Underflow occurs when the number x is closer to 0 than any of the possible binary representations. In most cases, the number x is then replaced by zero. An underflow example using R code appears below:

print(10 ^ -200, digits = 22) # roundoff, but no underflow
print(10 ^ -400, digits = 22) # underflow
## 9.999999999999999821003e-201
## 0

Comparing Real Numbers

Comparing whether or not two real numbers are identical is problematic due to rounding errors.
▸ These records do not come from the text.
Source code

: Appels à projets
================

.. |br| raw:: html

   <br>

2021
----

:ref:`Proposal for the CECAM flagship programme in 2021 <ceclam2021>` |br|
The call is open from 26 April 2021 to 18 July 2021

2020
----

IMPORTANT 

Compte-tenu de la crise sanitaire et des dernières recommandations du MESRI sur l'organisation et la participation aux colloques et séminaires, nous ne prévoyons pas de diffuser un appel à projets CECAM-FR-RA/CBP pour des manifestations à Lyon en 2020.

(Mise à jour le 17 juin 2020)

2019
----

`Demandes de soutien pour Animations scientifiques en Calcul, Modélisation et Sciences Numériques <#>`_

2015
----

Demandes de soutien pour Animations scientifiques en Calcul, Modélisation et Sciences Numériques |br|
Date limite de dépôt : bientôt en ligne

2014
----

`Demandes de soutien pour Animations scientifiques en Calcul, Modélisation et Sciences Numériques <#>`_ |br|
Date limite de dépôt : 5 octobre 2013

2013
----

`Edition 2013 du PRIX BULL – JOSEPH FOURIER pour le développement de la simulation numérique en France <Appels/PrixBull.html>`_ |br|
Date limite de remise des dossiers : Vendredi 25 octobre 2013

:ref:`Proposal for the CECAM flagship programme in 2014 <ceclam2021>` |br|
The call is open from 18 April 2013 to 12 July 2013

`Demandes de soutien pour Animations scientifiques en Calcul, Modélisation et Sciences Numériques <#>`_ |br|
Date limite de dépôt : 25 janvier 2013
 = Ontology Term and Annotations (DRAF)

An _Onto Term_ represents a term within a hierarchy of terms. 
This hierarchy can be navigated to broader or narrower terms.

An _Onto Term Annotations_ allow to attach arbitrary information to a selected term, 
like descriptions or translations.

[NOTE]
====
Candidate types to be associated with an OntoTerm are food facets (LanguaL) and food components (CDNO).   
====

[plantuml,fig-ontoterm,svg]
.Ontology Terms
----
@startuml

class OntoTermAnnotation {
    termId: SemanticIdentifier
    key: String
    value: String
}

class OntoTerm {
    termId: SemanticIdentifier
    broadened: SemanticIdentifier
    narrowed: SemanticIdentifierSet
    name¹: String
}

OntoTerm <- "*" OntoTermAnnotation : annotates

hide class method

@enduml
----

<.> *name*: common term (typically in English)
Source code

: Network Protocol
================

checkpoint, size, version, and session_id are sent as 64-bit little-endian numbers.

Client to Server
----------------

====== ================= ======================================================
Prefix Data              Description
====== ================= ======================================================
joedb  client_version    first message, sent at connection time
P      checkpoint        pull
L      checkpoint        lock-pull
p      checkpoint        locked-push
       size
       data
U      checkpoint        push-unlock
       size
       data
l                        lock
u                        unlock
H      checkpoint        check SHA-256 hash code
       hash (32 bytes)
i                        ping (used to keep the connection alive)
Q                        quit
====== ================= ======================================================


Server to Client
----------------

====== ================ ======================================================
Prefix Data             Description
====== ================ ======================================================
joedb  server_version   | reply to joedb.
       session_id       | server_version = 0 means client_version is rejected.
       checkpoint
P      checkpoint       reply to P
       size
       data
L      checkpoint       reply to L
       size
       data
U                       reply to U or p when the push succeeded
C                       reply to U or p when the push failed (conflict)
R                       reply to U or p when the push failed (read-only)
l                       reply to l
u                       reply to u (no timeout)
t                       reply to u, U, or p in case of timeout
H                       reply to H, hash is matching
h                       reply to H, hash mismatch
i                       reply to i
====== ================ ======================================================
See the below C++ example for an illustration:

// { autofold
#include <iostream>
#include <math.h>

using namespace std;
// }

int main() {
  cout << (sqrt(3) * sqrt(3) - 3) << endl
       << (sqrt(3) * sqrt(3) == 3) << endl
       << (fabs(sqrt(3) * sqrt(3) - 3) < 0.0000001) << endl;
}

The Log-Scale Trick

A common trick for avoiding overflow and underflow is to work in a logarithmic scale, rather than the original scale:

# The R code below graphs log(x) as a function of x
curve(log, from = 0, to = 1000, xlab = 'x', 
      ylab = 'log(x)', main = 'The logarithm function')

print(3 ^ -800, digits = 22) # underflow
print(log(3 ^ -800), digits = 22) # log of underflow
print(-800 * log(3), digits = 22) # avoiding underflow using the log-scale

# Addition, when using the log-scale, replaces multiplication
print(3 ^ -600 * 3 ^ -100 * 3 ^ 150, digits = 22) # underflow
# Avoid underflow and return results in the log-scale
print(log(3) * (-600 - 100 + 150), digits = 22)
# Avoid underflow and return results in original scale
print(exp(log(3) * (-600 - 100 + 150)), digits = 22)

Use of Assembly Language in High-Level Languages

This example simply executes the RDTSC assembly instruction, which reads the CPU’s timestamp counter, then stores the higher 32 bits into the EDX register and the lower ones into the EAX register. The value of EAX is then assigned to the timeStampCounter variable in C++ and printed out:

// { autofold
#include <iostream>

using namespace std;
// }

int main() {
  uint timeStampCounter = 0;
  asm("rdtsc": "=a" (timeStampCounter));
  std::cout << timeStampCounter << std::endl;
  return 0;
}